Rasulullah saw sangat menaruh penting ihwal asas
menyempurnakan perjanjian. Sekali peristiwa seorang duta datang kepada beliau
dengan tugas istimewa dan sesudah ia tinggal beberapa hari bersama beliau, ia
yakin akan kebenaran Islam dan mohon diperbolehkan bai’at masuk Islam.

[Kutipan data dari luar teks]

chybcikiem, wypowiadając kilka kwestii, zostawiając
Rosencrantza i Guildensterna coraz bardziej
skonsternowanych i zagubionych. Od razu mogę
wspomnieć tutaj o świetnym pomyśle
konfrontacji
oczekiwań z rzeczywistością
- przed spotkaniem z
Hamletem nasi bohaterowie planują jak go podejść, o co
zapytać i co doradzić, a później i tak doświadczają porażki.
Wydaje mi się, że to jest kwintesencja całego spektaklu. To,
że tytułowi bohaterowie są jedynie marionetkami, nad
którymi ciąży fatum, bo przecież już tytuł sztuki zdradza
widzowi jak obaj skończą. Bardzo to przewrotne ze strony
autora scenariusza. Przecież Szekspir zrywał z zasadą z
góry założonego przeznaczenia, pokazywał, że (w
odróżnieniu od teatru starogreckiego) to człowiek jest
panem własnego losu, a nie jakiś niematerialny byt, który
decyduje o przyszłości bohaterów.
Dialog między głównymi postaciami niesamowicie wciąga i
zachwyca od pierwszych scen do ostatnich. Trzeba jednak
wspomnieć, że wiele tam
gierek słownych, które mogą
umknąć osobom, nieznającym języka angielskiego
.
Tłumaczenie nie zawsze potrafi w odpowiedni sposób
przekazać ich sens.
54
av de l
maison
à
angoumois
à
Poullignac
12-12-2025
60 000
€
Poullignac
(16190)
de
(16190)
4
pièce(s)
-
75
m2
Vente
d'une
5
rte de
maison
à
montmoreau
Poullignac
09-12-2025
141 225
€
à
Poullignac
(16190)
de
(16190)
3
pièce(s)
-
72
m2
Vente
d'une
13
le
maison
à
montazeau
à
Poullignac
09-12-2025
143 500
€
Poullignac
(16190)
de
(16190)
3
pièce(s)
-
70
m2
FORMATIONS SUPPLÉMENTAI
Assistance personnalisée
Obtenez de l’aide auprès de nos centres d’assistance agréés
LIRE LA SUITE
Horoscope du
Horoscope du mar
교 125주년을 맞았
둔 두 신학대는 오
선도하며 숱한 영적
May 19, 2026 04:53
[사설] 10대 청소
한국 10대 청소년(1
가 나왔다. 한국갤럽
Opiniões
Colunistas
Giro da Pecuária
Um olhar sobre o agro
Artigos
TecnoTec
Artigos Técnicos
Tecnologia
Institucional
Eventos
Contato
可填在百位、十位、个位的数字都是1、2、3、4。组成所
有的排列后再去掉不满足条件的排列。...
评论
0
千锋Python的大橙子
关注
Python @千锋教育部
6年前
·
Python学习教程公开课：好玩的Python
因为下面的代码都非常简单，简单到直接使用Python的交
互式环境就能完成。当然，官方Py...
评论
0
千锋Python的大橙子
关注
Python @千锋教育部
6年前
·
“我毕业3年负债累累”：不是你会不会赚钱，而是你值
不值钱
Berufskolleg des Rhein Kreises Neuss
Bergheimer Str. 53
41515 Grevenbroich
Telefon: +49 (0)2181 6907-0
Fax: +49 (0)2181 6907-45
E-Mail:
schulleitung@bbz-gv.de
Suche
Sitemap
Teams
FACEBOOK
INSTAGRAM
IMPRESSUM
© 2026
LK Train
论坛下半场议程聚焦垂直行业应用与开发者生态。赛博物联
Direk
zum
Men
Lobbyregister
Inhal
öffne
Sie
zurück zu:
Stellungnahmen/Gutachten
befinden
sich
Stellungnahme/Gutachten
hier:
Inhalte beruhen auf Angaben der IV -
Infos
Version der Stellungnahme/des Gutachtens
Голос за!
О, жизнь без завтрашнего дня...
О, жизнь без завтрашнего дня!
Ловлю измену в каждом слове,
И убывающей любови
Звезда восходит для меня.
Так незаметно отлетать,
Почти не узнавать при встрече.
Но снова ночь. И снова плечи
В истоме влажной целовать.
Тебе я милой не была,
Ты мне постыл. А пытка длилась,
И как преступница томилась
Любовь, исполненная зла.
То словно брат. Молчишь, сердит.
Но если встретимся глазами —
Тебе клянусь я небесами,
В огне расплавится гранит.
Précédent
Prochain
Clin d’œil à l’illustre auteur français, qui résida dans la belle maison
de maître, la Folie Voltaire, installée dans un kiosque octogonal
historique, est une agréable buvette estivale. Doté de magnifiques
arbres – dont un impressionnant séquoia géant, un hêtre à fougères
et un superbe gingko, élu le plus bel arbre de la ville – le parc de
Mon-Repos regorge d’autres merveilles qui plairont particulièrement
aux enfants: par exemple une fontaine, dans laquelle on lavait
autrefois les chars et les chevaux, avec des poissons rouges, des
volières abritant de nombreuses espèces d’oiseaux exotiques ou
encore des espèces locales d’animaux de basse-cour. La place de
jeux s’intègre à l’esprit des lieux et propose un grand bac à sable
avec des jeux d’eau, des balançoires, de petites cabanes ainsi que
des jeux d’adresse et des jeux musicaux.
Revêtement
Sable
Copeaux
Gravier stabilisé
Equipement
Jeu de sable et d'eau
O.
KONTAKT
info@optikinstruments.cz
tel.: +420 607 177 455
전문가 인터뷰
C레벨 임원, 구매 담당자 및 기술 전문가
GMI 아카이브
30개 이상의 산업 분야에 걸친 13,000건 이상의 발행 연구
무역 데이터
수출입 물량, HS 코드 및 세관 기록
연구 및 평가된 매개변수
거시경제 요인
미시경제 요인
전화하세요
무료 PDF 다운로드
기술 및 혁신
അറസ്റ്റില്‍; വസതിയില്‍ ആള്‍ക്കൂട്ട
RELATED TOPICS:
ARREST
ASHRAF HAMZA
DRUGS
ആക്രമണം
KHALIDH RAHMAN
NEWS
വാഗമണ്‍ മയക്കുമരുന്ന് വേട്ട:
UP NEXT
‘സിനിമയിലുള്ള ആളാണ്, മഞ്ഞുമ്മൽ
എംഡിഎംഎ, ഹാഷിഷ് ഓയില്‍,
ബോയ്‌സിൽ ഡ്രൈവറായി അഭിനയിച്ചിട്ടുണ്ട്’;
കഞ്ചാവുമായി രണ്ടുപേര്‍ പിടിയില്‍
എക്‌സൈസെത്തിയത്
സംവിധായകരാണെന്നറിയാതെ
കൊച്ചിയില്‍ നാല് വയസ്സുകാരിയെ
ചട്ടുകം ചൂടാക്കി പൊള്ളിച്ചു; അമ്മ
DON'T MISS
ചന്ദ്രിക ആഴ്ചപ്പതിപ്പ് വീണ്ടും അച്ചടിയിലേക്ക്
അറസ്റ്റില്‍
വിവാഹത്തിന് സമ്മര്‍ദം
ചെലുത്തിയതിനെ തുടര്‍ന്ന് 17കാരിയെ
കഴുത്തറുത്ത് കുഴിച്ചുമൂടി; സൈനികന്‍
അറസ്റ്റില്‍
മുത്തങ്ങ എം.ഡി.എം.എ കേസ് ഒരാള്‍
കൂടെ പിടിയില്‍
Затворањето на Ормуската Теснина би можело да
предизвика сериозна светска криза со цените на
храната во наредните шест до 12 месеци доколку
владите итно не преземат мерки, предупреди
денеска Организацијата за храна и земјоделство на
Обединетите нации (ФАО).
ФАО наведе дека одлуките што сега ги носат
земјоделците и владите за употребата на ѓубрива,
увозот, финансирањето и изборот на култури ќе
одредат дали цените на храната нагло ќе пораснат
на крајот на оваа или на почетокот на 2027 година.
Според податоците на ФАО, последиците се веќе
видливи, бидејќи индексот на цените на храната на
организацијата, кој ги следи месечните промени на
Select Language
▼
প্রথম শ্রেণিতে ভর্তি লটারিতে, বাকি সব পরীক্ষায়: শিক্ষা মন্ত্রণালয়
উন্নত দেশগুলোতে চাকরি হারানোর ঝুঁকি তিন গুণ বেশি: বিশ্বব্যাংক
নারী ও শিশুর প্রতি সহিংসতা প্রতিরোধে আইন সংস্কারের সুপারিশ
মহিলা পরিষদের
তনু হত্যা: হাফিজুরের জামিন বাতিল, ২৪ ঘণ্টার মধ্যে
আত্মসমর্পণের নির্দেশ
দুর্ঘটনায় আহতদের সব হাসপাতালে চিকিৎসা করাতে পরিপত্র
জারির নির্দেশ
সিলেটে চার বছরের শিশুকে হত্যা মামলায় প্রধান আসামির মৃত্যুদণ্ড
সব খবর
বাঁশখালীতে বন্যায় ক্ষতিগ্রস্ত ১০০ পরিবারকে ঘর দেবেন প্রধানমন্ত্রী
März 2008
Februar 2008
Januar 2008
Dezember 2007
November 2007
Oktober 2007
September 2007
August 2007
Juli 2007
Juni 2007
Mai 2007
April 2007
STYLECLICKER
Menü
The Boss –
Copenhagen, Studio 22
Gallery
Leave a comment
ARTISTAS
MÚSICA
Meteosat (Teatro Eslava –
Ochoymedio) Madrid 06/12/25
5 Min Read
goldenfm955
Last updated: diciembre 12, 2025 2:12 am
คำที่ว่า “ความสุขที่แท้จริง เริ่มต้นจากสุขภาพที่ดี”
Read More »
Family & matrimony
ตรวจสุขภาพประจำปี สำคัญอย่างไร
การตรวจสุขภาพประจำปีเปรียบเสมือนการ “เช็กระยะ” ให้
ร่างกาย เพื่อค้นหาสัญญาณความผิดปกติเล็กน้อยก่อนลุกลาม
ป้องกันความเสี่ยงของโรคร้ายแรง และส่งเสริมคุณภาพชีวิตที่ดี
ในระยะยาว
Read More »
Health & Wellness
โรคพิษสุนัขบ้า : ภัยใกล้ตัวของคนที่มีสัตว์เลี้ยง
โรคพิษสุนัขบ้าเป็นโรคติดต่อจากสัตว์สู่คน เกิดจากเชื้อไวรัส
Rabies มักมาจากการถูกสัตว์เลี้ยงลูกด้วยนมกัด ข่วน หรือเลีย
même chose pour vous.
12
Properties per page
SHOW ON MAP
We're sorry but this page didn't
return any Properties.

Rasulullah saw menjawab bahwa perbuatannya itu tidak tepat karena ia datang
sebagai duta dan telah menjadi kewajibannya untuk pulang ke pusat
Pemerintahannya tanpa mengadakan hubungan baru, jika sesudah pulang ia masih
yakin akan kebenaran Islam, ia dapat kembali lagi sebagai orang bebas dan masuk
Islam.
Beliau sangat menghargai mereka yang membaktikan waktu
dan harta bendanya untuk menghidmati umat manusia. Suku Arab , Banu Tho‘i mulai
mengadakan permusuhan terhadap Rasulullah saw dan kekuatan mereka dapat
dikalahkan dan beberapa orang ditawan dalam sebuah peperangan. Seorang dari
tawanan itu adalah seorang anak perempuan Hatim, seorang yang kebaikan dan
kemurahannya telah menjadi buah bibir bangsa Arab. Ketika anak Hatim
menerangkan kepada Rasulullah saw mengenai silsilah kekeluargaannya, beliau
memperlakukan wanita itu dengan penghormatan yang besar dan sebagai hasil dari
perantaraannya beliau membatalkan semua hukuman yang tadinya akan dijatuhkan
atas wanita itu sebagai tindak balasan terhadap serangan mereka.
Sedemikian agung dan indahnya Akhlaq Muhammad Rasulullah
saw, sebagai hamba teladan umat manusia yang hidup sezaman dengan beliau maupun
umat manusia yang hidup sesudahnya hingga hari Qiamat, karena itu hanya ada
satu syahadat pada beliau saja yang disyari’atkan dalam agama dan wajib
diikrarkan oleh setiap orang yang masuk ke dalam agama Islam, sebagai tekad
untuk mengawali dalam mengikuti dan meneladani kehidupan beliau.